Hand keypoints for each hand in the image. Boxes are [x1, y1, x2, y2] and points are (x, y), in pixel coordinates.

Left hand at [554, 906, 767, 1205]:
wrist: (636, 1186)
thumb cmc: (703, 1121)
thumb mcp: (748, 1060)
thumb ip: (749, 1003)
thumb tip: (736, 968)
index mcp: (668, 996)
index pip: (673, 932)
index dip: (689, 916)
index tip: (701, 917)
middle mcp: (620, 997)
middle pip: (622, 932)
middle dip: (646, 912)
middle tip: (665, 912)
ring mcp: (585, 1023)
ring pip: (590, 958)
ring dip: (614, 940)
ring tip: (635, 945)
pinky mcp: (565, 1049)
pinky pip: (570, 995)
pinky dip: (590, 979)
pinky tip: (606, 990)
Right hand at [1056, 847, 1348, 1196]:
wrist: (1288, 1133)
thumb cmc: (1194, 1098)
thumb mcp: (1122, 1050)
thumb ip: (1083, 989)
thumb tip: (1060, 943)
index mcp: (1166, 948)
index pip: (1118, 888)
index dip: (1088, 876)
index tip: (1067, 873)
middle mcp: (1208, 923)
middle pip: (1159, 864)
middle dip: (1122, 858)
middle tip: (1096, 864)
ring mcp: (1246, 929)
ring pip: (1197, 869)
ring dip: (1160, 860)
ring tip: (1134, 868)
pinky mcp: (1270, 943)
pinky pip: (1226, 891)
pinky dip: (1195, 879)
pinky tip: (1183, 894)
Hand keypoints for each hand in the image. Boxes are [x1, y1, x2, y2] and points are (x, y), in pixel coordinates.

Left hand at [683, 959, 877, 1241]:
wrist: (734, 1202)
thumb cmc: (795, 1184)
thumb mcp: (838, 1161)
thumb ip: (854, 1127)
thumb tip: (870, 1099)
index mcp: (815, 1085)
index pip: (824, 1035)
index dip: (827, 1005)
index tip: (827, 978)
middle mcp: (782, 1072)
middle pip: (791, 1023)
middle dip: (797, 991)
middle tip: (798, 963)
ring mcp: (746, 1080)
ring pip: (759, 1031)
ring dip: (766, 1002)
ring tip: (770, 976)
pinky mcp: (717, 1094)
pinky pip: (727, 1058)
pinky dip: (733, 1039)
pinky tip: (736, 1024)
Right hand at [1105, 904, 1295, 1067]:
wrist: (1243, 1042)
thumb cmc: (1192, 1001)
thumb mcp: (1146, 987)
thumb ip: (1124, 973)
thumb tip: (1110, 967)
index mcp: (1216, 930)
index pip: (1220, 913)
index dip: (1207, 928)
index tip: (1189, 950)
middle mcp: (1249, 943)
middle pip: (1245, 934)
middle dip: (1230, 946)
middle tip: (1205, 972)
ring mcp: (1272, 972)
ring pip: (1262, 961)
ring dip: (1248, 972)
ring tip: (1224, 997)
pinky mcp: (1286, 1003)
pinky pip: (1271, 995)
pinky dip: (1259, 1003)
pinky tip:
==============================
PROBLEM STATEMENT. Print every entry exactly.

RESULT OF THIS TASK.
Hand keypoints for each hand in the image. Boxes are [x1, y1, x2, y2] and points are (x, y), in pixel coordinates.

Left hand at [554, 906, 767, 1205]:
wrist: (636, 1186)
thumb cmc: (703, 1121)
thumb mcp: (748, 1060)
thumb ip: (749, 1003)
thumb tip: (736, 968)
index mcp: (668, 996)
index pip: (673, 932)
index dip: (689, 916)
index tip: (701, 917)
middle mcp: (620, 997)
middle pip: (622, 932)
middle dip: (646, 912)
middle tip: (665, 912)
ring mcp: (585, 1023)
ring pip: (590, 958)
ring dip: (614, 940)
ring tip: (635, 945)
pinky mcp: (565, 1049)
pinky pip: (570, 995)
pinky dip: (590, 979)
pinky tip: (606, 990)
Right hand at [1056, 847, 1348, 1196]:
wrist: (1288, 1133)
thumb cmc: (1194, 1098)
thumb mcp: (1122, 1050)
thumb ip: (1083, 989)
thumb tip: (1060, 943)
index mcp: (1166, 948)
index pip: (1118, 888)
index dip: (1088, 876)
index tip: (1067, 873)
middle mcp: (1208, 923)
middle pip: (1159, 864)
middle dip: (1122, 858)
middle tip: (1096, 864)
ring mcp: (1246, 929)
ring pip: (1197, 869)
ring dip: (1160, 860)
ring tip: (1134, 868)
pinky mcp: (1270, 943)
pinky pip: (1226, 891)
pinky dip: (1195, 879)
pinky tip: (1183, 894)
Hand keypoints for each hand in the image. Boxes are [x1, y1, x2, y2] and points are (x, y), in pixel coordinates.

Left hand at [683, 959, 877, 1241]:
wrist: (734, 1202)
thumb cmc: (795, 1184)
thumb mcp: (838, 1161)
thumb ip: (854, 1127)
thumb tip: (870, 1099)
index mcp: (815, 1085)
index pip: (824, 1035)
index dip: (827, 1005)
index tip: (827, 978)
middle mcp: (782, 1072)
middle pip: (791, 1023)
middle dip: (797, 991)
middle tip: (798, 963)
ring mcp: (746, 1080)
ring pip: (759, 1031)
ring dip: (766, 1002)
ring tip: (770, 976)
pinky mcp: (717, 1094)
pinky pip: (727, 1058)
pinky dip: (733, 1039)
pinky tip: (736, 1024)
Right hand at [1105, 904, 1295, 1067]:
wrist: (1243, 1042)
thumb cmc: (1192, 1001)
thumb mcp: (1146, 987)
thumb ip: (1124, 973)
thumb tip: (1110, 967)
index mcp: (1216, 930)
index pip: (1220, 913)
index dip: (1207, 928)
index tip: (1189, 950)
middle mcp: (1249, 943)
middle pip: (1245, 934)
middle dip: (1230, 946)
middle tip: (1205, 972)
ring mcp: (1272, 972)
ring pip: (1262, 961)
ring dip: (1248, 972)
ring tip: (1224, 997)
pinky mcp: (1286, 1003)
pinky pip: (1271, 995)
pinky dip: (1259, 1003)
pinky tip:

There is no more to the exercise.